▸ WHAT TO PRODUCE
Quote, without any change, the line that contains "left shoulder: (184, 2)" and all lines that follow it to the end of the data below.

(Stored data entries)
--- --- ---

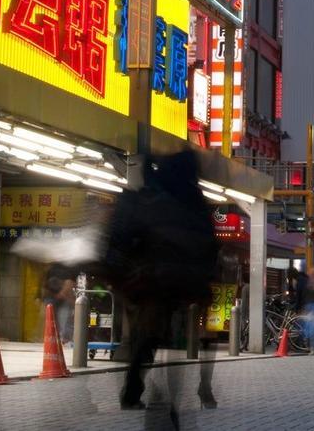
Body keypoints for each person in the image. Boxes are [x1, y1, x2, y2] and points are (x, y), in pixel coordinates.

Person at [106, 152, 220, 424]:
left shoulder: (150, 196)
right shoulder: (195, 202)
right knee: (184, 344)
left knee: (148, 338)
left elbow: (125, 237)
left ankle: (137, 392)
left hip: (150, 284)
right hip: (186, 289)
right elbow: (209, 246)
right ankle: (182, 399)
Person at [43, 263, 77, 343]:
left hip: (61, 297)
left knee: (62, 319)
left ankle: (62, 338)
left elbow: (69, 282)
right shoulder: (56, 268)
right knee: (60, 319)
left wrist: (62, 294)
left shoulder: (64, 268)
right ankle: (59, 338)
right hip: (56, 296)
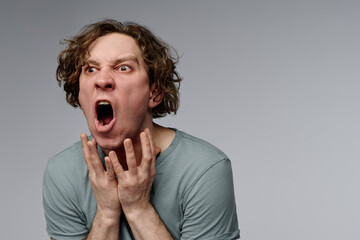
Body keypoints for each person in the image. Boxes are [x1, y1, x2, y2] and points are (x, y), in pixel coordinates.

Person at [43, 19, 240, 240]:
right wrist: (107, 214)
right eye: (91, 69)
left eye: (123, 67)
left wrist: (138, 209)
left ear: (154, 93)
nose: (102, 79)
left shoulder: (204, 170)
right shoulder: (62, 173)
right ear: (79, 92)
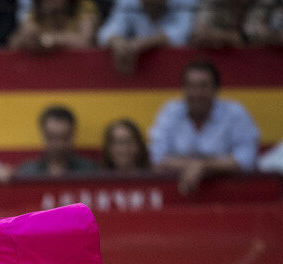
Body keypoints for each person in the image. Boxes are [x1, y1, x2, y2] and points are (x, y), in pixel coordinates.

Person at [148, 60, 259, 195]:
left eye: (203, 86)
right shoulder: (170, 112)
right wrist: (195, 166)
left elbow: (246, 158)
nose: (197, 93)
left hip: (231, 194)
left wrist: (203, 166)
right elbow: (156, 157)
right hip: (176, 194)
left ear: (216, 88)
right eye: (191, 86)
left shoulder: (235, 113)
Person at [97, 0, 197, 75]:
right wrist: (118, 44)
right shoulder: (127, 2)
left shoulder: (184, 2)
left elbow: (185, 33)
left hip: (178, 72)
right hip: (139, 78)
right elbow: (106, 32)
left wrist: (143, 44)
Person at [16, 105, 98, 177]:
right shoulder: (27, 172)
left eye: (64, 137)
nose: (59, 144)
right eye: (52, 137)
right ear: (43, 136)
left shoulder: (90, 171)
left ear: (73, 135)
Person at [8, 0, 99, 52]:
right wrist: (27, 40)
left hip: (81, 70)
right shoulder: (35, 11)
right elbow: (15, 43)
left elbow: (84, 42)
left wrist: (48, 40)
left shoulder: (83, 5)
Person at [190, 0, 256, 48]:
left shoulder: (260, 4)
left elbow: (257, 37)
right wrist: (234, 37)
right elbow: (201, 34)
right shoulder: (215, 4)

--- --- ---

▸ SOLUTION TO THE EXERCISE
left shoulder: (184, 2)
left elbow: (185, 33)
left hip: (178, 72)
right hip: (139, 78)
right elbow: (106, 32)
left wrist: (143, 44)
Person at [16, 105, 98, 177]:
right shoulder: (27, 172)
left eye: (64, 137)
nose: (59, 144)
right eye: (52, 137)
right ear: (43, 136)
left shoulder: (90, 171)
left ear: (73, 135)
Person at [8, 0, 99, 52]:
right wrist: (27, 40)
left hip: (81, 70)
right shoulder: (35, 11)
right elbow: (15, 43)
left elbow: (84, 42)
left wrist: (48, 40)
left shoulder: (83, 5)
Person at [190, 0, 256, 48]:
left shoulder: (260, 4)
left elbow: (257, 37)
right wrist: (234, 37)
right elbow: (201, 34)
right shoulder: (215, 4)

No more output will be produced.